_DATASET_:
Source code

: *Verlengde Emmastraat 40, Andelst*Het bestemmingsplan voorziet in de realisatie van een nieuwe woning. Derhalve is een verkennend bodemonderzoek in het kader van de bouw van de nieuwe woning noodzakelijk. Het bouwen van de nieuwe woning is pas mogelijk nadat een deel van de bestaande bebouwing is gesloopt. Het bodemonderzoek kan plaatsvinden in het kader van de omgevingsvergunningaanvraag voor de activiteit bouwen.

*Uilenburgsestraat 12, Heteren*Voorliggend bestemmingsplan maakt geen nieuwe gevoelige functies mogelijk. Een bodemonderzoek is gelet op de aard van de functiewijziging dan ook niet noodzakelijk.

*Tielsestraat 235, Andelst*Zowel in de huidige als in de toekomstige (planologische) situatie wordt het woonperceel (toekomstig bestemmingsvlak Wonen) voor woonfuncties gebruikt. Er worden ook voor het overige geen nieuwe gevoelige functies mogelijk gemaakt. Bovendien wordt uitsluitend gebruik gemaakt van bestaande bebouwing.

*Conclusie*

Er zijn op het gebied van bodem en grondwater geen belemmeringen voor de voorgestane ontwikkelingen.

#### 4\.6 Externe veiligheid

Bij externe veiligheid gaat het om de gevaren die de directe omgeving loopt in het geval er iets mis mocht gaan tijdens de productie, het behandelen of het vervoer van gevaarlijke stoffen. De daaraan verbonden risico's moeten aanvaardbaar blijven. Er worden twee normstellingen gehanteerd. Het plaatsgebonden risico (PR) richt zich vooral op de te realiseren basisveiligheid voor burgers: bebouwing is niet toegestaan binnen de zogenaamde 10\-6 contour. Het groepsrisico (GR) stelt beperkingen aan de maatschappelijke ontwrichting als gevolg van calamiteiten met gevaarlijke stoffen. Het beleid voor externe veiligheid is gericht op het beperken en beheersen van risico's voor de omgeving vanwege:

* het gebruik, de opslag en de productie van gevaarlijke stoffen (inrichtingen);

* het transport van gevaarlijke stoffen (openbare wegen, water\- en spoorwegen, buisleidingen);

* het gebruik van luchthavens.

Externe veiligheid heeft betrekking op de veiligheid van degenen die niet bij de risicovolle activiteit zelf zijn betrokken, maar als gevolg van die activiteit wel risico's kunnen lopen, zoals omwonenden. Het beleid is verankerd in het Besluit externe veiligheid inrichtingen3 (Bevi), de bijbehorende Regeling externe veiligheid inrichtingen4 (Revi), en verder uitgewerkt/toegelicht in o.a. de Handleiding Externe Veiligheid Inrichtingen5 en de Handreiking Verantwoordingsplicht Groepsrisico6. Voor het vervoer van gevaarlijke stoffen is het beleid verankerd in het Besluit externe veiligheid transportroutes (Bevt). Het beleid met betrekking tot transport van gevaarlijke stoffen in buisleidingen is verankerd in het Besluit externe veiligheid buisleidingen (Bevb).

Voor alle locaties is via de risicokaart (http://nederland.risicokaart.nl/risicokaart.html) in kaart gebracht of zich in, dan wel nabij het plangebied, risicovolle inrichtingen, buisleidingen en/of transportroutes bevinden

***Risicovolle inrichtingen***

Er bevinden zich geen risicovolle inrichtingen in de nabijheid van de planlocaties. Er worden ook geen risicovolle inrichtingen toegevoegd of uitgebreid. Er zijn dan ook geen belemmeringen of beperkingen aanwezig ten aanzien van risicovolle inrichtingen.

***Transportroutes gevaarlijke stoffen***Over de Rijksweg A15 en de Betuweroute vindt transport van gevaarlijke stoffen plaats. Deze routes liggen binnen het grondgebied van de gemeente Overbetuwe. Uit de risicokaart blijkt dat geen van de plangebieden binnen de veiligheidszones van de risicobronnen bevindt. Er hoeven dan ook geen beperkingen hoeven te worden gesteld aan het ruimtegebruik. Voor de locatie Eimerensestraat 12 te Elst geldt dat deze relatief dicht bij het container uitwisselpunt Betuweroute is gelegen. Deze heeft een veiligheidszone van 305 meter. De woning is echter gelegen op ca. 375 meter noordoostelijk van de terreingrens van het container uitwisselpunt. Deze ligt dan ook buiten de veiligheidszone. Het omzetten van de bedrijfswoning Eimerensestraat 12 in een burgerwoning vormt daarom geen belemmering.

_REQUEST_: Write every record out again, unaltered.

_WRITTEN RESPONSE_:
Source code

: *Verlengde Emmastraat 40, Andelst*Het bestemmingsplan voorziet in de realisatie van een nieuwe woning. Derhalve is een verkennend bodemonderzoek in het kader van de bouw van de nieuwe woning noodzakelijk. Het bouwen van de nieuwe woning is pas mogelijk nadat een deel van de bestaande bebouwing is gesloopt. Het bodemonderzoek kan plaatsvinden in het kader van de omgevingsvergunningaanvraag voor de activiteit bouwen.

*Uilenburgsestraat 12, Heteren*Voorliggend bestemmingsplan maakt geen nieuwe gevoelige functies mogelijk. Een bodemonderzoek is gelet op de aard van de functiewijziging dan ook niet noodzakelijk.

*Tielsestraat 235, Andelst*Zowel in de huidige als in de toekomstige (planologische) situatie wordt het woonperceel (toekomstig bestemmingsvlak Wonen) voor woonfuncties gebruikt. Er worden ook voor het overige geen nieuwe gevoelige functies mogelijk gemaakt. Bovendien wordt uitsluitend gebruik gemaakt van bestaande bebouwing.

*Conclusie*

Er zijn op het gebied van bodem en grondwater geen belemmeringen voor de voorgestane ontwikkelingen.

#### 4\.6 Externe veiligheid

Bij externe veiligheid gaat het om de gevaren die de directe omgeving loopt in het geval er iets mis mocht gaan tijdens de productie, het behandelen of het vervoer van gevaarlijke stoffen. De daaraan verbonden risico's moeten aanvaardbaar blijven. Er worden twee normstellingen gehanteerd. Het plaatsgebonden risico (PR) richt zich vooral op de te realiseren basisveiligheid voor burgers: bebouwing is niet toegestaan binnen de zogenaamde 10\-6 contour. Het groepsrisico (GR) stelt beperkingen aan de maatschappelijke ontwrichting als gevolg van calamiteiten met gevaarlijke stoffen. Het beleid voor externe veiligheid is gericht op het beperken en beheersen van risico's voor de omgeving vanwege:

* het gebruik, de opslag en de productie van gevaarlijke stoffen (inrichtingen);

* het transport van gevaarlijke stoffen (openbare wegen, water\- en spoorwegen, buisleidingen);

* het gebruik van luchthavens.

Externe veiligheid heeft betrekking op de veiligheid van degenen die niet bij de risicovolle activiteit zelf zijn betrokken, maar als gevolg van die activiteit wel risico's kunnen lopen, zoals omwonenden. Het beleid is verankerd in het Besluit externe veiligheid inrichtingen3 (Bevi), de bijbehorende Regeling externe veiligheid inrichtingen4 (Revi), en verder uitgewerkt/toegelicht in o.a. de Handleiding Externe Veiligheid Inrichtingen5 en de Handreiking Verantwoordingsplicht Groepsrisico6. Voor het vervoer van gevaarlijke stoffen is het beleid verankerd in het Besluit externe veiligheid transportroutes (Bevt). Het beleid met betrekking tot transport van gevaarlijke stoffen in buisleidingen is verankerd in het Besluit externe veiligheid buisleidingen (Bevb).

Voor alle locaties is via de risicokaart (http://nederland.risicokaart.nl/risicokaart.html) in kaart gebracht of zich in, dan wel nabij het plangebied, risicovolle inrichtingen, buisleidingen en/of transportroutes bevinden

***Risicovolle inrichtingen***

Er bevinden zich geen risicovolle inrichtingen in de nabijheid van de planlocaties. Er worden ook geen risicovolle inrichtingen toegevoegd of uitgebreid. Er zijn dan ook geen belemmeringen of beperkingen aanwezig ten aanzien van risicovolle inrichtingen.

***Transportroutes gevaarlijke stoffen***Over de Rijksweg A15 en de Betuweroute vindt transport van gevaarlijke stoffen plaats. Deze routes liggen binnen het grondgebied van de gemeente Overbetuwe. Uit de risicokaart blijkt dat geen van de plangebieden binnen de veiligheidszones van de risicobronnen bevindt. Er hoeven dan ook geen beperkingen hoeven te worden gesteld aan het ruimtegebruik. Voor de locatie Eimerensestraat 12 te Elst geldt dat deze relatief dicht bij het container uitwisselpunt Betuweroute is gelegen. Deze heeft een veiligheidszone van 305 meter. De woning is echter gelegen op ca. 375 meter noordoostelijk van de terreingrens van het container uitwisselpunt. Deze ligt dan ook buiten de veiligheidszone. Het omzetten van de bedrijfswoning Eimerensestraat 12 in een burgerwoning vormt daarom geen belemmering.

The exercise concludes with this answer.